→ GOAL
Rewrite the data from the very start down through the line containing "collectors: R. G. Stolze", changing "kingdom" to "realm" and leaving all else unchanged.

→ INPUT DATA
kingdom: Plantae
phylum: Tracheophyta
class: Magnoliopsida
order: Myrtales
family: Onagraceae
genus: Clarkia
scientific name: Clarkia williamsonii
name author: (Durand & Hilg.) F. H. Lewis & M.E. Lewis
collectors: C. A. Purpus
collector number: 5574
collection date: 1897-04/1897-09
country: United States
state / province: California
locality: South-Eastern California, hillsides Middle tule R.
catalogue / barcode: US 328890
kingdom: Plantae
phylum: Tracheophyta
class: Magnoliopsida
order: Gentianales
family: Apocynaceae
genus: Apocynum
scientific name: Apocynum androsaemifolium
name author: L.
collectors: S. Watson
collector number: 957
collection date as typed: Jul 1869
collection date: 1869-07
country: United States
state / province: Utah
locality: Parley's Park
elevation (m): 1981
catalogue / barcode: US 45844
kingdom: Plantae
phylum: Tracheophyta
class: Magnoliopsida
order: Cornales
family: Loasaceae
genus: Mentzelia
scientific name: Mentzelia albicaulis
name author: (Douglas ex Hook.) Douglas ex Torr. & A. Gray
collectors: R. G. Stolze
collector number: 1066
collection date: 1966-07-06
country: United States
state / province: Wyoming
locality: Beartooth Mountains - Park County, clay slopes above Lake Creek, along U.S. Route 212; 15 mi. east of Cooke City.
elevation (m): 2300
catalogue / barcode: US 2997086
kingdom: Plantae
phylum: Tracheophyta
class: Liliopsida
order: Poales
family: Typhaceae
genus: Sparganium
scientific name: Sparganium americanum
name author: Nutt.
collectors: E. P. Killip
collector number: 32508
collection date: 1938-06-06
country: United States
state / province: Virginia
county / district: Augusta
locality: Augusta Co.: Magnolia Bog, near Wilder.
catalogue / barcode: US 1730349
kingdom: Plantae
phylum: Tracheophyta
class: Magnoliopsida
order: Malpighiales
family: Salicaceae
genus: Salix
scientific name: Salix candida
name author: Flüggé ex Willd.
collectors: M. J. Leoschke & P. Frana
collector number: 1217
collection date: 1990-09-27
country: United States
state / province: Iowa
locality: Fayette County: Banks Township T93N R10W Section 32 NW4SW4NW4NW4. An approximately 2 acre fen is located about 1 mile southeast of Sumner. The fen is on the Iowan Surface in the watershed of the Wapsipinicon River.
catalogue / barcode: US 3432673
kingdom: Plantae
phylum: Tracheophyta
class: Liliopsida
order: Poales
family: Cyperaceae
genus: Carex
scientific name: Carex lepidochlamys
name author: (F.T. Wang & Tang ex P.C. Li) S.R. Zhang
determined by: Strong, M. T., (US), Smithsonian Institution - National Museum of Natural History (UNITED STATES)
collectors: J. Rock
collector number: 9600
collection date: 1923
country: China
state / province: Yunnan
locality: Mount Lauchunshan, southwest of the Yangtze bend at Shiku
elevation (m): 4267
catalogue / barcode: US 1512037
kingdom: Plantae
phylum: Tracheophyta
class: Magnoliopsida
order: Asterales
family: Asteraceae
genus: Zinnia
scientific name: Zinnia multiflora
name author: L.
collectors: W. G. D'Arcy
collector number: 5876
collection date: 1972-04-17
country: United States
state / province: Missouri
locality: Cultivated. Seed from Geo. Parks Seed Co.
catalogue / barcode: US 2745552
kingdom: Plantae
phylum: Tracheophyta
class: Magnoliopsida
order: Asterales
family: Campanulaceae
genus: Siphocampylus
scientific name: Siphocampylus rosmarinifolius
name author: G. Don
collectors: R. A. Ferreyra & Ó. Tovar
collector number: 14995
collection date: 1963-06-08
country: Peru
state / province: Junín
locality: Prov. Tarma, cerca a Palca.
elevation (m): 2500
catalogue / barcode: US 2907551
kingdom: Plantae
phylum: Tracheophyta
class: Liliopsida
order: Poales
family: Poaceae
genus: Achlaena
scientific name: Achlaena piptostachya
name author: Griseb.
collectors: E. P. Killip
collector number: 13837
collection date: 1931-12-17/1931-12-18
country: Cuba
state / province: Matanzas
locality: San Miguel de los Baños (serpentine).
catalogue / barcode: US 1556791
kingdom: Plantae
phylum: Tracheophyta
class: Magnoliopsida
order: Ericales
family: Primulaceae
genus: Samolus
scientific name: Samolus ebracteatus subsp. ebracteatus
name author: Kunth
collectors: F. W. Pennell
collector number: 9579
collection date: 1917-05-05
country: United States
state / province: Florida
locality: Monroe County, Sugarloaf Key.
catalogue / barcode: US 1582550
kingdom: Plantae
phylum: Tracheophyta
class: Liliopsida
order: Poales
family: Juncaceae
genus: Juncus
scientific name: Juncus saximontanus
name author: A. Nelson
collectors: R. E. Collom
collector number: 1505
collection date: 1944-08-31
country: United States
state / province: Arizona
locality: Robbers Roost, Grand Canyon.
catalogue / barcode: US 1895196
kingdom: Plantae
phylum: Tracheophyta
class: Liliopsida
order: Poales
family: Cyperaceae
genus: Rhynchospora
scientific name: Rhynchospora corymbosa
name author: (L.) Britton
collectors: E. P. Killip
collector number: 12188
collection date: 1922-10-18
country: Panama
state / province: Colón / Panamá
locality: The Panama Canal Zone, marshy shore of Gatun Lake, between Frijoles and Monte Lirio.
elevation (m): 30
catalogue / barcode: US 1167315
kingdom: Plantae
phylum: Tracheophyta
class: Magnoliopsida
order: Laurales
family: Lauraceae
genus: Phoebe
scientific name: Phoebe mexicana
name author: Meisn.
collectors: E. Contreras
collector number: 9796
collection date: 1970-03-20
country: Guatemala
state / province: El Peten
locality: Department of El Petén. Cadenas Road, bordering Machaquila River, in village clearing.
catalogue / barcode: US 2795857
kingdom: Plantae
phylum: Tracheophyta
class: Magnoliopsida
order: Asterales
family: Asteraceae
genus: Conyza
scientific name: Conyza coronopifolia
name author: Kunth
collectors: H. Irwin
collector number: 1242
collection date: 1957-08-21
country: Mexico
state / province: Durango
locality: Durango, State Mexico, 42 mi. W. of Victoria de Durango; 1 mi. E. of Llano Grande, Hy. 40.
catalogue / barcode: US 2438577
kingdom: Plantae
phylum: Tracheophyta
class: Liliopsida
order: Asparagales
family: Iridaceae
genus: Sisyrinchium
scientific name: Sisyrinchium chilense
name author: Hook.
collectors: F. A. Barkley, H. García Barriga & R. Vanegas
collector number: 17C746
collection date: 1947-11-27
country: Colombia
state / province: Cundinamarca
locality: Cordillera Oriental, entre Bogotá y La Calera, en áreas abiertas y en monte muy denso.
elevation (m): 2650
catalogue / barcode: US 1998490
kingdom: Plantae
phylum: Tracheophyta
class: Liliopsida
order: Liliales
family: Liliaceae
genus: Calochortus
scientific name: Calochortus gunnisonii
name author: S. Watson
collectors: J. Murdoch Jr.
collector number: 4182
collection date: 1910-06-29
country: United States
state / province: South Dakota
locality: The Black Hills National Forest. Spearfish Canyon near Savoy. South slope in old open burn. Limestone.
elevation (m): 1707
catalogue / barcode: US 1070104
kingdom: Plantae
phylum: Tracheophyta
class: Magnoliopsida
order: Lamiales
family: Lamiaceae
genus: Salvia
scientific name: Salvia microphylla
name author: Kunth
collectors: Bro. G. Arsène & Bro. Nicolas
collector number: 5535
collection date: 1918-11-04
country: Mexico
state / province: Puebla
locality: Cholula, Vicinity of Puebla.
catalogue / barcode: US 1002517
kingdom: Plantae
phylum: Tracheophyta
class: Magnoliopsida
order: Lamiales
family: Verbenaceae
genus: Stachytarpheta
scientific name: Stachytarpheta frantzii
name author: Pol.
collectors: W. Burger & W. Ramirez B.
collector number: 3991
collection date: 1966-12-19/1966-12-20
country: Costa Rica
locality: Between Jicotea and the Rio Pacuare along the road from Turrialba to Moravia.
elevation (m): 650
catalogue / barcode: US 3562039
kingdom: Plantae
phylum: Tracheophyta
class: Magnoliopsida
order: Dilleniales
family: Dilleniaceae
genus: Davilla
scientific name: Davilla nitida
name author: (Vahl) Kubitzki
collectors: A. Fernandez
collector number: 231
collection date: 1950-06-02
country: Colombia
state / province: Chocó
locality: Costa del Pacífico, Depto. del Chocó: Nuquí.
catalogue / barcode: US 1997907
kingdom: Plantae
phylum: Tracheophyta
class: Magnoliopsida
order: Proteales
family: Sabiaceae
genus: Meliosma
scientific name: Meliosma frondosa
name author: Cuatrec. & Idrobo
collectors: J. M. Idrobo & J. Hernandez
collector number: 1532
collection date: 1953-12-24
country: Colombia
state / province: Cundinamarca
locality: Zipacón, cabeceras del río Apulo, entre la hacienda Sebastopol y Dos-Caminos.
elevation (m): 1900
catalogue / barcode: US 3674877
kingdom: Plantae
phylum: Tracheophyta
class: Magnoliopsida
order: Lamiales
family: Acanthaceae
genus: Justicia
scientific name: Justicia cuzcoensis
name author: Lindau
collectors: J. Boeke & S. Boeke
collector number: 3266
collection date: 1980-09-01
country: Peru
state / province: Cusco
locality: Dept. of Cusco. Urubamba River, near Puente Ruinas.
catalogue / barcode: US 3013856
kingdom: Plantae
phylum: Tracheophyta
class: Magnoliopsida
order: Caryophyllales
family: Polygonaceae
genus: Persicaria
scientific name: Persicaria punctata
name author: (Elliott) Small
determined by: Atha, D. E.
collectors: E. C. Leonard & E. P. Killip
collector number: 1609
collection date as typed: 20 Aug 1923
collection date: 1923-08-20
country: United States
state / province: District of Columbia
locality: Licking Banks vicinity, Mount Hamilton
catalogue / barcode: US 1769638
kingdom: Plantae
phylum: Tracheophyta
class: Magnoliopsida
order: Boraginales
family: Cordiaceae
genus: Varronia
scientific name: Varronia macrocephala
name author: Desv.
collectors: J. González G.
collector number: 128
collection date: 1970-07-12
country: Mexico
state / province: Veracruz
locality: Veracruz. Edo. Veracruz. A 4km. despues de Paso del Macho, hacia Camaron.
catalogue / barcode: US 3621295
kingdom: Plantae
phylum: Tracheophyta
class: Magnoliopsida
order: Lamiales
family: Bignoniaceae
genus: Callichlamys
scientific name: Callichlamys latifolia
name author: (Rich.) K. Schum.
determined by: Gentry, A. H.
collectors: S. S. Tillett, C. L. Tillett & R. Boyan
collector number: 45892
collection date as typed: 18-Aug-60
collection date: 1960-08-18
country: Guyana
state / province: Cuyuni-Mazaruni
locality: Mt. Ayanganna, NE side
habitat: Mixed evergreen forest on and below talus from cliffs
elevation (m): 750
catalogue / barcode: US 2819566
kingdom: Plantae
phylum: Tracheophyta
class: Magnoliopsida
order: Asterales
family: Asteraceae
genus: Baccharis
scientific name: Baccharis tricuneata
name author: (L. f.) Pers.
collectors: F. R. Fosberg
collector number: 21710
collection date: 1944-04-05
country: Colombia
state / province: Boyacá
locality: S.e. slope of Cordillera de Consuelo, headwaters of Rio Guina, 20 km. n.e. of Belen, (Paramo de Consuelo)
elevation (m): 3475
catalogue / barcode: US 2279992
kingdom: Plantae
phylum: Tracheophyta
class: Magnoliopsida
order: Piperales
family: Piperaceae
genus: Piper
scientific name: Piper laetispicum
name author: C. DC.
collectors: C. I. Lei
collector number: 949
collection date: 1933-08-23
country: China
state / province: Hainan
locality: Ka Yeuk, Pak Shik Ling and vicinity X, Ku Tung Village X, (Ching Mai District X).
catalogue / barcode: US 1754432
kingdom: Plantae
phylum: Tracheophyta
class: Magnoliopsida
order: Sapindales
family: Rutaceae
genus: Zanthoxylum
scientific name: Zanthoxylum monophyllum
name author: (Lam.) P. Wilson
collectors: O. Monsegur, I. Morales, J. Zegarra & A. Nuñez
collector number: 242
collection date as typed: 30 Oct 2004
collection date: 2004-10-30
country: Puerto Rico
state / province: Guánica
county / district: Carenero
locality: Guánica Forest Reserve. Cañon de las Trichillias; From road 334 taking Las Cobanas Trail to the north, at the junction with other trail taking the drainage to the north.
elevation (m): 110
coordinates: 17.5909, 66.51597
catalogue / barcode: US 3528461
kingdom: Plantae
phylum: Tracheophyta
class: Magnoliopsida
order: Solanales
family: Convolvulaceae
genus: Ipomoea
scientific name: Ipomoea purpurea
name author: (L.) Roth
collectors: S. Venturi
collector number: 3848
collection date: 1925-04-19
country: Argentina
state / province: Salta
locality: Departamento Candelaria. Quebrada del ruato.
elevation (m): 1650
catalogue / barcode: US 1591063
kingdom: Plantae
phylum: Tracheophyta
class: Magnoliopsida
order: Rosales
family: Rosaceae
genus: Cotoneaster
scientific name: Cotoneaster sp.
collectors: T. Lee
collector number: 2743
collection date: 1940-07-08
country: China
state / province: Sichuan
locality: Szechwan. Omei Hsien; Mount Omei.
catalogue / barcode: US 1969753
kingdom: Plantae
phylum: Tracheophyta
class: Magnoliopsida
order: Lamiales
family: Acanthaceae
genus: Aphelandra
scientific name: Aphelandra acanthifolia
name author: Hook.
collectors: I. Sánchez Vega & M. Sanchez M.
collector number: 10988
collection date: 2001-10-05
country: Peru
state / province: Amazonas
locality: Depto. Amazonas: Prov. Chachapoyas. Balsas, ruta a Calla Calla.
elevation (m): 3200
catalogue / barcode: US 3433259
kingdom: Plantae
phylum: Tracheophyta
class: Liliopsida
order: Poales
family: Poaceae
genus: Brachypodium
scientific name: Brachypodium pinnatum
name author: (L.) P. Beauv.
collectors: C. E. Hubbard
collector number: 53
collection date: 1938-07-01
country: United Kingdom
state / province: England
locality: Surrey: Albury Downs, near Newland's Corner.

→ FULL SOLUTION
realm: Plantae
phylum: Tracheophyta
class: Magnoliopsida
order: Myrtales
family: Onagraceae
genus: Clarkia
scientific name: Clarkia williamsonii
name author: (Durand & Hilg.) F. H. Lewis & M.E. Lewis
collectors: C. A. Purpus
collector number: 5574
collection date: 1897-04/1897-09
country: United States
state / province: California
locality: South-Eastern California, hillsides Middle tule R.
catalogue / barcode: US 328890
realm: Plantae
phylum: Tracheophyta
class: Magnoliopsida
order: Gentianales
family: Apocynaceae
genus: Apocynum
scientific name: Apocynum androsaemifolium
name author: L.
collectors: S. Watson
collector number: 957
collection date as typed: Jul 1869
collection date: 1869-07
country: United States
state / province: Utah
locality: Parley's Park
elevation (m): 1981
catalogue / barcode: US 45844
realm: Plantae
phylum: Tracheophyta
class: Magnoliopsida
order: Cornales
family: Loasaceae
genus: Mentzelia
scientific name: Mentzelia albicaulis
name author: (Douglas ex Hook.) Douglas ex Torr. & A. Gray
collectors: R. G. Stolze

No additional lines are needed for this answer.